Soil health plays an important role in building resilience in our agricultural ecosystems and how they respond to environmental challenges, such as floods and drought. It is a key contributor to long-term sustainability in food production. Therefore, it is important to conduct soil tests to understand the current nutrient levels, pH and soil structure.

Crop rotation

Consider implementing a crop rotation and diversifying your plant species. Don’t underestimate the power of the root! Different crops have varying root structures, which can help break up compacted soil layers and enhance overall soil health, water infiltration and nutrient recycling.


Minimise the use of heavy machinery on wet soils, as this can lead to compaction. Choose appropriate times for field operations, especially during periods when the soil is dry enough to prevent excessive compaction.


Manage manure application carefully to avoid compacting the soil. Incorporate manure into the soil when conditions are suitable and consider practices that will improve organic matter content.

Organic matter

Organic matter acts as a binding agent, enhancing the soil structure. It promotes the formation of aggregates, which improves soil porosity and aeration. This, in turn, facilitates better water infiltration and root penetration. Organic matter also has a high water-holding capacity, helping soils retain moisture during dry periods.


Consider adopting no-till or reduced-till farming practices. These methods can help preserve soil structure and reduce the risk of compaction. They also preserve organic matter in the soil, leading to improved soil fertility.

The organic residues decompose slowly, releasing nutrients gradually and providing a continuous source of food for soil microorganisms. In turn, this makes our systems more resilient to extreme weather events, such as heavy rain or drought, as they maintain better soil structure, moisture and overall health.


When and where suitable, consider using subsoilers to break up compacted layers. Subsoiling equipment can penetrate deep into the soil, fracturing compacted layers and improving water infiltration. Mechanical aerators can also be used to improve soil aeration. These machines create channels in the soil, allowing for better water and air movement.
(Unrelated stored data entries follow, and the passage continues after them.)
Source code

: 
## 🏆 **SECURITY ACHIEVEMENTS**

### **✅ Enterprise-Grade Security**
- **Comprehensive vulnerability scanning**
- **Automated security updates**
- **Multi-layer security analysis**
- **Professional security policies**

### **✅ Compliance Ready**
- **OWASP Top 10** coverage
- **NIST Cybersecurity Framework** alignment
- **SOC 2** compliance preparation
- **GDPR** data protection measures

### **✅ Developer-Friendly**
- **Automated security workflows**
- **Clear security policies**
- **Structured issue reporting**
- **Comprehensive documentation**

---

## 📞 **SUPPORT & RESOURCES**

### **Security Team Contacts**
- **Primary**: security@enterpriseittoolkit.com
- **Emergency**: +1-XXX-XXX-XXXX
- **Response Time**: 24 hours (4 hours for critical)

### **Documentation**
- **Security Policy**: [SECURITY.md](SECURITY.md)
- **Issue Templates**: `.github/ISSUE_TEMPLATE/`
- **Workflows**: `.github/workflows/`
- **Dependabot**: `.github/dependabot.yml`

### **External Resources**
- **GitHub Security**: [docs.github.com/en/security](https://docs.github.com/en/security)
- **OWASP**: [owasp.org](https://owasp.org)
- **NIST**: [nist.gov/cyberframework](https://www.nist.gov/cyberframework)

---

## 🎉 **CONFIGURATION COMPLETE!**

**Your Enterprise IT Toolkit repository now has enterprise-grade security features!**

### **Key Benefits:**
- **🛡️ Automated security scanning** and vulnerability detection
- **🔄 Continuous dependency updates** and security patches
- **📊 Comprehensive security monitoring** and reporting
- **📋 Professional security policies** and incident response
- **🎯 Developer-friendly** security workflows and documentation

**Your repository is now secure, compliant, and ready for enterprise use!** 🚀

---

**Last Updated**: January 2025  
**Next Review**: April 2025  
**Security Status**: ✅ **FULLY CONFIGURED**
Practice controlled or rotational grazing methods to prevent overgrazing in specific areas. This promotes even utilisation of the pasture and minimises the risk of compaction in high-traffic zones. Well-managed grazing systems help maintain a healthy balance between vegetation and soil, reducing the risk of compaction.

In summary

Keep track of soil moisture levels to ensure that field operations are conducted under optimal conditions. Working with adequately moist soil reduces the risk of compaction.

The specific approach you take will depend on the unique characteristics of your farm, such as soil type, climate and current management practices. However, taking proactive steps to alleviate compaction and enhance grassland health after a wet winter is essential for sustainable farming.

By combining thoughtful management practices with the right machinery-based tools, you can set the stage for a productive and resilient grassland in the coming season. Regular monitoring, adaptation to changing conditions, and a commitment to soil health will contribute to the long-term success of your grassland management efforts.